- [Work to complete]
a. When did the previous Government publish its policy paper responding to the Commission's 2019 regulation study, according to the text on UK infrastructure resilience?
b. Extend the text on UK infrastructure resilience, picking up after its final line.

┌─ Selected extract

The UK needs infrastructure systems which are resilient to future challenges including environmental threats like climate change. At the same time infrastructure systems need to be built and operated to repair past damage to the environment and deliver environmental improvements in the future.
In January 2022 the previous Government published a policy paper in response to the recommendations the Commission made in its regulation study in 2019. This committed the Government to issuing additional strategic guidance to regulators, reviewing their duties and exploring using competition for strategic investments, in line with the Commission’s report.
Improving the resilience of infrastructure to the impacts from climate change is one of the strategic themes shaping the Commission’s second National Infrastructure Assessment. The report highlights that infrastructure and the environment are interdependent. Infrastructure reliability is threatened by environmental risks, while infrastructure systems can also affect the environment. In addition to specific recommendations on the resilience of specific sectors, the Assessment also recommends:
- setting national standards for how different infrastructure services should operate in the face of different challenges (that might be a storm, power cuts, flooding etc)
- giving regulators the powers to ensure that when they make future agreements with infrastructure companies about their future investment plans, those plans are consistent to meet these national resilience standards
- regular ‘stress testing’ of infrastructure systems by operators, under the watchful eye of the regulators – not just for testing the performance of individual systems, but also testing for the risk of ‘cascading’ failures
- ensuring engineering standards for new infrastructure take into account future climate chang
- requiring infrastructure operators to estimate the cost of maintaining resilience standards between now and 2050.

└─
┌─ Dataset

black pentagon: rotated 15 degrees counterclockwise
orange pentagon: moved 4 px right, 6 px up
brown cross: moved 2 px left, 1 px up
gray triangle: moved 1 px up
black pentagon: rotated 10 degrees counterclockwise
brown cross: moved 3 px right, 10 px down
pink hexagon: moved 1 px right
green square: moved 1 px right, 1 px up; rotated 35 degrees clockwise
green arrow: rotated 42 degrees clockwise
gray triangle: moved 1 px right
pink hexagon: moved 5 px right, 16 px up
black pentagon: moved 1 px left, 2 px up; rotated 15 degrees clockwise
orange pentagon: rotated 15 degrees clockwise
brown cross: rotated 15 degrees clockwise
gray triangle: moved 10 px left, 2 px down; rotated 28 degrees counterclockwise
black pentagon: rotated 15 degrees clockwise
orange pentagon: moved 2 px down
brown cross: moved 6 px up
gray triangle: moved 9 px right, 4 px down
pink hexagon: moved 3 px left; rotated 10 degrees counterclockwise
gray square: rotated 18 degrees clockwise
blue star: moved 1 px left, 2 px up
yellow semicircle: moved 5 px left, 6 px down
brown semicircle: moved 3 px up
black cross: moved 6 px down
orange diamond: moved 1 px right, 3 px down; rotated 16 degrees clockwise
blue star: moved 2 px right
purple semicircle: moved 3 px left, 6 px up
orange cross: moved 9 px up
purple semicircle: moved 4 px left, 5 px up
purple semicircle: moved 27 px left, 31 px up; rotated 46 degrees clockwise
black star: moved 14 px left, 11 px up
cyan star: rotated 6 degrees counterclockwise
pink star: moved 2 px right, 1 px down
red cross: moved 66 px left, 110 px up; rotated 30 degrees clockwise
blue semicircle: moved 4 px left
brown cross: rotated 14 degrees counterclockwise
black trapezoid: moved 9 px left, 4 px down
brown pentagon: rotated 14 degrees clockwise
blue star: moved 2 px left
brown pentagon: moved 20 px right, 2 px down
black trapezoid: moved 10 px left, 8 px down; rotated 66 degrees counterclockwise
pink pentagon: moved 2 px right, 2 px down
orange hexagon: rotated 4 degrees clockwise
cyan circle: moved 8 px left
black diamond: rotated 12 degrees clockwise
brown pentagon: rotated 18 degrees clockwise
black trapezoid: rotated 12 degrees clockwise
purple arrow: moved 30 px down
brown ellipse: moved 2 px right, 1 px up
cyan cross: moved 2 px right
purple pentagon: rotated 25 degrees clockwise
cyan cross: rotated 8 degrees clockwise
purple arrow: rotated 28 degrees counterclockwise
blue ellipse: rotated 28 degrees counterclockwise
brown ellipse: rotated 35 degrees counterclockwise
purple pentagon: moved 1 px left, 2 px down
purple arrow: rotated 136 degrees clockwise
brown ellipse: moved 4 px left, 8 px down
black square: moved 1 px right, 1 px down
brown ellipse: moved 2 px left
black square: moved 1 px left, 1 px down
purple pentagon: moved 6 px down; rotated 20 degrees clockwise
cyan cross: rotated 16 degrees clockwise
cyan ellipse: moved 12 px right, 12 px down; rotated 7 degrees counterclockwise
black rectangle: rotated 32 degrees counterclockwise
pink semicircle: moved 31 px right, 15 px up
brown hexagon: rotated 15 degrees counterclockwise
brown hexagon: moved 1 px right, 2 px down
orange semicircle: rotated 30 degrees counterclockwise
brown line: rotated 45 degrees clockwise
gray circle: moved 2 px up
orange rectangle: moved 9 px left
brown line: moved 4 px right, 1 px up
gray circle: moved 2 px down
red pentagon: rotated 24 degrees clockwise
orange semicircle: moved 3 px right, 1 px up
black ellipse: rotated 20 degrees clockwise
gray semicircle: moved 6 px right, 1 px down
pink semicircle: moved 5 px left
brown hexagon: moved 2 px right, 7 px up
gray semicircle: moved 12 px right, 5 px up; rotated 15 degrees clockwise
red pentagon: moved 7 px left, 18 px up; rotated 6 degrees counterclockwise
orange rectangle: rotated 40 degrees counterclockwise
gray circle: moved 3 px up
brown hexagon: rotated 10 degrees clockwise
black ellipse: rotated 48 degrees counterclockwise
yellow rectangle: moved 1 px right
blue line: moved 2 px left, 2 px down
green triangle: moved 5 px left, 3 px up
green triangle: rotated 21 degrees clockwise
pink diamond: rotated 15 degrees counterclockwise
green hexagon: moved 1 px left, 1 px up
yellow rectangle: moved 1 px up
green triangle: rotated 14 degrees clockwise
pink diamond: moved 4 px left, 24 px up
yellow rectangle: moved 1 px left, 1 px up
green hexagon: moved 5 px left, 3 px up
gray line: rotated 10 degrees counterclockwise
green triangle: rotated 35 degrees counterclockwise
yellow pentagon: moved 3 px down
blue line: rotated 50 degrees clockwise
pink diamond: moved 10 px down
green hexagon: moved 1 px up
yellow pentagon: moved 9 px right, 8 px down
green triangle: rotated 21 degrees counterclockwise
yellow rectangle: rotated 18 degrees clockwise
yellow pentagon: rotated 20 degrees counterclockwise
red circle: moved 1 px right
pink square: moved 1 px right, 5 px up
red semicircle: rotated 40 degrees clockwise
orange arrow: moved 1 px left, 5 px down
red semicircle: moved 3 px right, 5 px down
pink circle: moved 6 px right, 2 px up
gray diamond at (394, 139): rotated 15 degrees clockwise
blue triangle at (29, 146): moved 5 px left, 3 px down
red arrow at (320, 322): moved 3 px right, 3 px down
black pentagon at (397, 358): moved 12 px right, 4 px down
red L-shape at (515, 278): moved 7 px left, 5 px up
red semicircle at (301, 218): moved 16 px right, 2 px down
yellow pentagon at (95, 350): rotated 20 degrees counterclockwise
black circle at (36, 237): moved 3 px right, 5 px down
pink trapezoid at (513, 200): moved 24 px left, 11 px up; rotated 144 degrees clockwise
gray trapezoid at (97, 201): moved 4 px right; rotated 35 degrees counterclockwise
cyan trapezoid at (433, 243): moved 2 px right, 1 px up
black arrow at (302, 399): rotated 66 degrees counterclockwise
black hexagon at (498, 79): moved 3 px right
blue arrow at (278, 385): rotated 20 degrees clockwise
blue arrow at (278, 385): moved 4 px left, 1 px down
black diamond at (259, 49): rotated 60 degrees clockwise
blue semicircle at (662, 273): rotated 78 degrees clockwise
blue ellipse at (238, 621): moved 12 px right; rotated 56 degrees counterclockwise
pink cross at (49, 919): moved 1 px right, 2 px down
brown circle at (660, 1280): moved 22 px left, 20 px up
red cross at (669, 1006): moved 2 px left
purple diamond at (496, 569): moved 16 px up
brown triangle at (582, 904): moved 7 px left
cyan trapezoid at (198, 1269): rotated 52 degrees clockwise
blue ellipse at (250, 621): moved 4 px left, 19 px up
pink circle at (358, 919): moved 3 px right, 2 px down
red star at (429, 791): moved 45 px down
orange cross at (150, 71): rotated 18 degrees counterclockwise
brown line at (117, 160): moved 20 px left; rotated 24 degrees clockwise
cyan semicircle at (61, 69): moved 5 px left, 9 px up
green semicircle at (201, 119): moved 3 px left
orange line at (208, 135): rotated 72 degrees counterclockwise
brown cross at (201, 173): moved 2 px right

└─

- [Response list]
a. January 2022.

b.
In September 2024, the Commission published a report showing gaps in the current resilience standards, and setting out the routes by which government could develop a framework of national resilience standards in line with our Assessment recommendation.
Along with our related work, such as on financing nuclear projects, we seek to chart how government, regulators and relevant sectors might create the best environment to enable market-led solutions for securing sustainable and reliable infrastructure which addresses the UK’s future needs.
Regulation & resilience data
Data sets relating to infrastructure regulation and resilience are available to review on our Data pages. The data can be reviewed online or downloaded.
Review dataKey issues
Here you will find a summary of the Commission’s positions on key issues emerging from our work related to regulation and resilience.
Regulation to drive investment in net zero infrastructure
Climate change, growing demand and increased digitalisation is putting more pressure on the country’s infrastructure systems, and strategic, long term investment across water, energy and telecoms is needed to enable them to adapt.
In its 2019 report Strategic investment and public confidence, the Commission recommended that the government sets out a long term vision for each of these sectors and give regulators new powers. This will enable companies to invest in sustainable infrastructure to reduce emissions, ensure reliable digital connectivity and build resilience to floods and drought, while still protecting consumers’ interests.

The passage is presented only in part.